Flanieren auf der Istiklal (Fotos: Thomas v. der Osten-Sacken)

Entgegen Erdogans Wunsch tragen die Touristen von der arabischen Halbinsel nicht dazu bei, das Stadtbild Istanbuls islamischer zu machen.

Gut erinnere ich mich an die Zeiten, als Saudis, Kuwaitis oder Emiratis noch Urlaub an der syrischen oder libanesischen Küste machten. Damals in den 80er und 90er Jahren fuhr dann die ganze Familie, in vielen Fällen der Mann mit mehreren Frauen, deren Gesichter hinter Niqabs versteckt waren, und oft noch begleitet von der Nanny, die sich um die Kinder zu kümmern hatte, im dicken Jeep an der jordanischen Grenze vor. Dann verbrachte man gemeinsam irgendwo an der Küste eine Woche zusammen im Nobelressort, aber richtig begeistert wirkte niemand, das ganze schien eher eine Art Pflichtprogramm, das absolviert wurde, und bei dem sich jede und jeder eher unwohl zu fühlen schien.
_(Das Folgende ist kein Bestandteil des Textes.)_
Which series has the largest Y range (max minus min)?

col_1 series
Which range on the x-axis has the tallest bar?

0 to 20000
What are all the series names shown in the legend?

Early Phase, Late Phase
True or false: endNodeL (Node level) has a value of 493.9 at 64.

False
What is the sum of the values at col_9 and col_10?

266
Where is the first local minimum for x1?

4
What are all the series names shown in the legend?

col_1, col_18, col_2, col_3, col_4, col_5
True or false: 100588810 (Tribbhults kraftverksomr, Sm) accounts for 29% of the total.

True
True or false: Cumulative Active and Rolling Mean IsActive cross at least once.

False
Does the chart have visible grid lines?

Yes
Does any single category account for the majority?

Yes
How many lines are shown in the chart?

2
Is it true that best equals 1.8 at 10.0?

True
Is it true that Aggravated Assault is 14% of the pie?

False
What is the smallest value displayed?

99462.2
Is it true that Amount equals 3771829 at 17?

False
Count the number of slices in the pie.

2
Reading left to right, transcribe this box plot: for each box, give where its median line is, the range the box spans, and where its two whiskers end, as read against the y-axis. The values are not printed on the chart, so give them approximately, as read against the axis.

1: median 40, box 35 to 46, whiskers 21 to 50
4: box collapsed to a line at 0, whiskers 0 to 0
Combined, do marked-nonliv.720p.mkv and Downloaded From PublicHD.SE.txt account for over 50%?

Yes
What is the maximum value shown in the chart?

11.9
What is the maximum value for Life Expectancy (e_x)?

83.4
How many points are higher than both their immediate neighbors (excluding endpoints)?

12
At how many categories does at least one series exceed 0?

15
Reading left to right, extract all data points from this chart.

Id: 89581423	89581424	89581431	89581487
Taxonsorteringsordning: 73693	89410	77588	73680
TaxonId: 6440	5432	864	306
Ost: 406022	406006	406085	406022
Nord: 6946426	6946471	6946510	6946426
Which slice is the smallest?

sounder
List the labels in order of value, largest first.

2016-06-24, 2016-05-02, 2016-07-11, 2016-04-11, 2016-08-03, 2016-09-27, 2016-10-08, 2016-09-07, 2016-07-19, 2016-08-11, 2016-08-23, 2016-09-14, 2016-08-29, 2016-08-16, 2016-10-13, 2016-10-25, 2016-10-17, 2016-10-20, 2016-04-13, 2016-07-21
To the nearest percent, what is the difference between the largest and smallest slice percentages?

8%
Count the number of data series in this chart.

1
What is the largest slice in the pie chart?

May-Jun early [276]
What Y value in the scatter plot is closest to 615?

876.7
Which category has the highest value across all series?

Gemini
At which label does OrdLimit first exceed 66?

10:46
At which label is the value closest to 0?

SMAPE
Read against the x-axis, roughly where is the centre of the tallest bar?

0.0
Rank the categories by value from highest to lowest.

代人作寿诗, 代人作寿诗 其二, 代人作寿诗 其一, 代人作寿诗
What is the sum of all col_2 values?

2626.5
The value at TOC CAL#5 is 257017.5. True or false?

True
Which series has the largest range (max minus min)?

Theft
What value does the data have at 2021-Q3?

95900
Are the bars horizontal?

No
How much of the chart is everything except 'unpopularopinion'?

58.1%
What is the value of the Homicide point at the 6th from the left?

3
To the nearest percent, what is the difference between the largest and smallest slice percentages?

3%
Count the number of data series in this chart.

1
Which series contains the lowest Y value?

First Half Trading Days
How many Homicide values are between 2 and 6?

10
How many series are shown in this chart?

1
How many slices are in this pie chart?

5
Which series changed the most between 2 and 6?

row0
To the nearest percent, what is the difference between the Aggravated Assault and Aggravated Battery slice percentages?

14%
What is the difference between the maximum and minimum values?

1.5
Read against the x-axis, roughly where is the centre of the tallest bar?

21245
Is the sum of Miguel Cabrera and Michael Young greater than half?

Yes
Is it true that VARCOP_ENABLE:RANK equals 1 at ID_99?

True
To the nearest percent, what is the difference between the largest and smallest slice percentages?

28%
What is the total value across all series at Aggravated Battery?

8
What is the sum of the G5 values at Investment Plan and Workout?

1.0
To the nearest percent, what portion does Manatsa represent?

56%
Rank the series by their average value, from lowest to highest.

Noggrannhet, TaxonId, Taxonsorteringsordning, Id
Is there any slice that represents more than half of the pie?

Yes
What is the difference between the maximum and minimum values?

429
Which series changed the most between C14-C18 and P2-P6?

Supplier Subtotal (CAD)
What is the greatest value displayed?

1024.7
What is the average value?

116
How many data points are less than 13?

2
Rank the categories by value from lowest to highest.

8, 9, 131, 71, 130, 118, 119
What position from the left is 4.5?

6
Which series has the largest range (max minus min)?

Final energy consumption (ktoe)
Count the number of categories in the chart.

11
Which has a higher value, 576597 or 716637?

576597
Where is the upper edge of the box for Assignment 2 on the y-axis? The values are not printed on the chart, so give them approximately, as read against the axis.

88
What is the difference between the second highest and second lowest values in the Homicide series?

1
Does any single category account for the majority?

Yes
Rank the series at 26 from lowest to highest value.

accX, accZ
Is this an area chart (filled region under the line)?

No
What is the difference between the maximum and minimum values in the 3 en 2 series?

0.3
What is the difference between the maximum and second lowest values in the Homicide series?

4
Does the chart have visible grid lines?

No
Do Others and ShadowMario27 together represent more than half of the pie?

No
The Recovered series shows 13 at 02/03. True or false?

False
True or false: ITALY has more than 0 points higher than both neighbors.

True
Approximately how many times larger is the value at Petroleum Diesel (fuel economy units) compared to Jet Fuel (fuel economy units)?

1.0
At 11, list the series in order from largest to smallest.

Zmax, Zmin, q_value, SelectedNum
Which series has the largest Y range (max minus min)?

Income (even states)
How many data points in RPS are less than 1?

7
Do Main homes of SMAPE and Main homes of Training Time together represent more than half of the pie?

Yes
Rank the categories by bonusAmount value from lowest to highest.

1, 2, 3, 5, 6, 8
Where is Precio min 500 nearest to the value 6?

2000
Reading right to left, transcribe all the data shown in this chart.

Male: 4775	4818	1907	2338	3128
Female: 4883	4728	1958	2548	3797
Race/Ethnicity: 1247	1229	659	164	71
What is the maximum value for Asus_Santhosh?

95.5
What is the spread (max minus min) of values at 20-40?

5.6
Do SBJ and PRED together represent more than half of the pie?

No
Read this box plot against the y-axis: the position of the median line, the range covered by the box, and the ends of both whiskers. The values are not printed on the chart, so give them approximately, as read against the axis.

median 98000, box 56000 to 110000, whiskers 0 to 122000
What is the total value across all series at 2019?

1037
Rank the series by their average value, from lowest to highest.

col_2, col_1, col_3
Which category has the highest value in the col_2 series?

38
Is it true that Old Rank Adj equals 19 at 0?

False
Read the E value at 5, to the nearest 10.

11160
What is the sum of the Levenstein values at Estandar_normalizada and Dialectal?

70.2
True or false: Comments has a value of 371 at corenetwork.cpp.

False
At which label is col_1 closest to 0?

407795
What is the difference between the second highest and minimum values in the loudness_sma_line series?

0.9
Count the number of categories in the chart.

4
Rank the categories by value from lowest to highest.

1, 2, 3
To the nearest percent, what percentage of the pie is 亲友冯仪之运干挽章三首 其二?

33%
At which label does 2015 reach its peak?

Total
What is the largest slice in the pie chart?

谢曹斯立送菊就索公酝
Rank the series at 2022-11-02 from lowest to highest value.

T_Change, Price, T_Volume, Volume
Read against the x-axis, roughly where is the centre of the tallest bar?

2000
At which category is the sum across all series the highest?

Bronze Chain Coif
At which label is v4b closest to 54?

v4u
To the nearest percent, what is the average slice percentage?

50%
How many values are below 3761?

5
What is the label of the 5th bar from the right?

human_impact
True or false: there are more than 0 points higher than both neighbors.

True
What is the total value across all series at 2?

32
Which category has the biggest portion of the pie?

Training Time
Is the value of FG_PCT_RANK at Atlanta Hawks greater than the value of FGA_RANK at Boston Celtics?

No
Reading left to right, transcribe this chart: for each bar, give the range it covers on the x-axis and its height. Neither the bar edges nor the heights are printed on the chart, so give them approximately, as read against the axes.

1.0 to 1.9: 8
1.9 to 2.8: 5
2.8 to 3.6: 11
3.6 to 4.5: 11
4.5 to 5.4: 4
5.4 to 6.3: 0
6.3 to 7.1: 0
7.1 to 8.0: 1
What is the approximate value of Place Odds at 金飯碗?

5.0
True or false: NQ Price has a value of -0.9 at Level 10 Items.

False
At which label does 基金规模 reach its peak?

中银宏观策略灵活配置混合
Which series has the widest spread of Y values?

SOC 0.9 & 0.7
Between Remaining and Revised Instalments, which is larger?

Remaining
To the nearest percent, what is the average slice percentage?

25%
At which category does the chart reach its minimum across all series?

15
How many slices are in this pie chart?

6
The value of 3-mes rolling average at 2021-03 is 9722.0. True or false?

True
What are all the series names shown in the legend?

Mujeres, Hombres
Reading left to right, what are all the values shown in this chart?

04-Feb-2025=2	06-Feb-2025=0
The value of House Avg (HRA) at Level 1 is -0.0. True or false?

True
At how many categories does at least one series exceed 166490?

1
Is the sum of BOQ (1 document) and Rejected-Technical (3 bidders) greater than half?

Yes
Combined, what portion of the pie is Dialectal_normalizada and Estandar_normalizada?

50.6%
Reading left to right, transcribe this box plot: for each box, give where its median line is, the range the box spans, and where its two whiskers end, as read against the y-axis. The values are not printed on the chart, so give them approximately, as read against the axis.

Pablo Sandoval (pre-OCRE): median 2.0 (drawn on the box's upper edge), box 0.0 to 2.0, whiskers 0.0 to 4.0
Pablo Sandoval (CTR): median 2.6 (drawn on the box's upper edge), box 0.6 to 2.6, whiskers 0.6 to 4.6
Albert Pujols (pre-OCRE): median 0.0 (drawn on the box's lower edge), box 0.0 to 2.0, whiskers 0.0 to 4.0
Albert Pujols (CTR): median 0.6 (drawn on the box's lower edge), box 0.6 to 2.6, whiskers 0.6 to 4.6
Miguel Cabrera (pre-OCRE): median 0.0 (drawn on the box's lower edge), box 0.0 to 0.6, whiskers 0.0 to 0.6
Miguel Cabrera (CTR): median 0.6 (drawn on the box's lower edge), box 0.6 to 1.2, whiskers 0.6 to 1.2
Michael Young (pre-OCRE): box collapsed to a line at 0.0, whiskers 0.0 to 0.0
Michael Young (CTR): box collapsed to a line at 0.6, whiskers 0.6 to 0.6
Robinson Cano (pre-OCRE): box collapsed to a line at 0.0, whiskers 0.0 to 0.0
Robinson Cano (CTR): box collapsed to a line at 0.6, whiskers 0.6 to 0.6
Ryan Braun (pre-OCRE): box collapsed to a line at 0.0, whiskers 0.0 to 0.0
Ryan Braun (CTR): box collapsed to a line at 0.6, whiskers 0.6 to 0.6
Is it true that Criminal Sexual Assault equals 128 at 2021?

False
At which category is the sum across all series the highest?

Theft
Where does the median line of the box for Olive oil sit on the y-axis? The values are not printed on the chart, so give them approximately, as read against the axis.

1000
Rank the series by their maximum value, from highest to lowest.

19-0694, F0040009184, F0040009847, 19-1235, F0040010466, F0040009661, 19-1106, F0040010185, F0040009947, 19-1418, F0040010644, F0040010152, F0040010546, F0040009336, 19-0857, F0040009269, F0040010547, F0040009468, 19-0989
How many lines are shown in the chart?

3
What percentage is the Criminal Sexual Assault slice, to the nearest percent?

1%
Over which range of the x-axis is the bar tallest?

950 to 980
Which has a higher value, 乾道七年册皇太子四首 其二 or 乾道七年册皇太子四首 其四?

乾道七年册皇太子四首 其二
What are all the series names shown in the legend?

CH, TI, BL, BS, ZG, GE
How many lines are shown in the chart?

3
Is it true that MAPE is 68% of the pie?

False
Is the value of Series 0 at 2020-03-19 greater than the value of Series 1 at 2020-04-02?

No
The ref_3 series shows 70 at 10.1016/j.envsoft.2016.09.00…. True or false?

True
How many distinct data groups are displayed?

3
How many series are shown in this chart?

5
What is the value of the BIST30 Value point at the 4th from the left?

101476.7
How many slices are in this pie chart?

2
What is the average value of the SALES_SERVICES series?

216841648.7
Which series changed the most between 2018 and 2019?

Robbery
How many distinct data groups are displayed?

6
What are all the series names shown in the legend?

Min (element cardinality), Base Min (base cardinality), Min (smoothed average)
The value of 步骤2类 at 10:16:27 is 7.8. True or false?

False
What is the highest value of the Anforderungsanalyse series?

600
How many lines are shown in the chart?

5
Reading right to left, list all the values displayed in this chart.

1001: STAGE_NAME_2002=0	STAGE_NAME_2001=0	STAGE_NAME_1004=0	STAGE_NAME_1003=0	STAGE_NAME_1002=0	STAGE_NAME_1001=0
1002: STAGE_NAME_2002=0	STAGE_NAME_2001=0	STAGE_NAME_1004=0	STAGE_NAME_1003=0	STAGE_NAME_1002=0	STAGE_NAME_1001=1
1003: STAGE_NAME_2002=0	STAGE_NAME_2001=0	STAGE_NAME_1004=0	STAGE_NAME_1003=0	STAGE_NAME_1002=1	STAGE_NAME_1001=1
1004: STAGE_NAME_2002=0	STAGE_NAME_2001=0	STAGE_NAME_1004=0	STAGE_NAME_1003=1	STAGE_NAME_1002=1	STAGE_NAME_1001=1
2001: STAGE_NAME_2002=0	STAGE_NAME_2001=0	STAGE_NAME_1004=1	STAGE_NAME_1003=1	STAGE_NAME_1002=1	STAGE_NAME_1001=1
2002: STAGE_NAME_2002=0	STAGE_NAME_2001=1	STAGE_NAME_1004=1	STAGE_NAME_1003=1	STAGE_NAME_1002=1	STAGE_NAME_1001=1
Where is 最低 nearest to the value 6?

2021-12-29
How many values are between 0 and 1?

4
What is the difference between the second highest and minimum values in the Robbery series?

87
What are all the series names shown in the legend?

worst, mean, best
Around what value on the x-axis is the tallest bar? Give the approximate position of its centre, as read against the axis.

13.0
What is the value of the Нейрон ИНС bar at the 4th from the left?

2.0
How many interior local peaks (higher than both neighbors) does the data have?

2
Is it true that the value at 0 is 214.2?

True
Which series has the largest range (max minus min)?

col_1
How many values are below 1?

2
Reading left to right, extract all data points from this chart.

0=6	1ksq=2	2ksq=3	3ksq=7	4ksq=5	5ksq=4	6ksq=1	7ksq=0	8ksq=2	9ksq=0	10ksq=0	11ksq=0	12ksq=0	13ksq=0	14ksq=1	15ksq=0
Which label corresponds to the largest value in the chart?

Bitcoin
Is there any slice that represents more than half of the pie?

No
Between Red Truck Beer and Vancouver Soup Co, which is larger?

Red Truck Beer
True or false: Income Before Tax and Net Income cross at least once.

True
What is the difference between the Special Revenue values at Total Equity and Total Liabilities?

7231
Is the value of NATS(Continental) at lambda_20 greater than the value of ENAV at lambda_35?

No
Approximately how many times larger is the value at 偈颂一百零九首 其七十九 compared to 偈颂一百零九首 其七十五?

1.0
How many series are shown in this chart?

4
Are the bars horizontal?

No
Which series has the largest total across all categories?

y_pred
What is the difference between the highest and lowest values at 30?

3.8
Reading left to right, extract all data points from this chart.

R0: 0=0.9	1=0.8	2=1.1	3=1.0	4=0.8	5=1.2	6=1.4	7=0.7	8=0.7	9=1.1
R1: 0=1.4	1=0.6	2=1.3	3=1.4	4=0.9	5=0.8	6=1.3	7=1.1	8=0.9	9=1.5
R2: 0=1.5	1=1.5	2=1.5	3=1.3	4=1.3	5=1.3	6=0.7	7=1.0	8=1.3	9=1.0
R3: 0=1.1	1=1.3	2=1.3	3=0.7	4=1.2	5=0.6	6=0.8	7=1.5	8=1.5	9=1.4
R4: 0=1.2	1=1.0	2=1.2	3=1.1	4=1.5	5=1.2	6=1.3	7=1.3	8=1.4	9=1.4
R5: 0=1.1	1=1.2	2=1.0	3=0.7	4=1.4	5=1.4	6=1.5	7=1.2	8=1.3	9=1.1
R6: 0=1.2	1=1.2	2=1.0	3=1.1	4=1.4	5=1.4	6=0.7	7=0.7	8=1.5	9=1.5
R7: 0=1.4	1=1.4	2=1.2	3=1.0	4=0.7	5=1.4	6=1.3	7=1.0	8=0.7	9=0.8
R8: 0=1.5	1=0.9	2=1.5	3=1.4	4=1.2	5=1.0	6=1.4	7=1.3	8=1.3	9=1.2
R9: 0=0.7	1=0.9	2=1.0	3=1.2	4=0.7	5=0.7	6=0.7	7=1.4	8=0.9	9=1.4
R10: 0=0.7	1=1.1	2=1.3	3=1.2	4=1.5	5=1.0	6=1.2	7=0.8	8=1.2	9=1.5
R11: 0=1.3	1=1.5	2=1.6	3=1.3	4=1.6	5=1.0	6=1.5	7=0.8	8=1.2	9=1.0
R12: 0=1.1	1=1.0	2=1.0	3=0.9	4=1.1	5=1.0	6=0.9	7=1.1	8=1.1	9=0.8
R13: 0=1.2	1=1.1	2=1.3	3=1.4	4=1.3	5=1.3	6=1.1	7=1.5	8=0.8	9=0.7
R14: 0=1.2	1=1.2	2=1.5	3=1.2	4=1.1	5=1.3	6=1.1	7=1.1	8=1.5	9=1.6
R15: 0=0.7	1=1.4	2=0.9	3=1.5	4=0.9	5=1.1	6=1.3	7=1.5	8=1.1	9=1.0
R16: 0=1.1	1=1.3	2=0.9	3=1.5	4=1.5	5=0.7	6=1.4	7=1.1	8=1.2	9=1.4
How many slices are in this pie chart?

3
Warum, verstand, wer dann erlebte, wie die Männer alleine verreisten, in kleinen Gruppen nach Beirut oder Damaskus, wo sie besonders häufig in Bars abhingen und danach angetrunken die Rotlichtviertel unsicher machten. Wo immer in der Region die Sitten etwas lockerer waren als am Golf, fanden sich Scharen von männlichen Besuchern vom Golf ein, um endlich mal so richtig einen drauf zu machen.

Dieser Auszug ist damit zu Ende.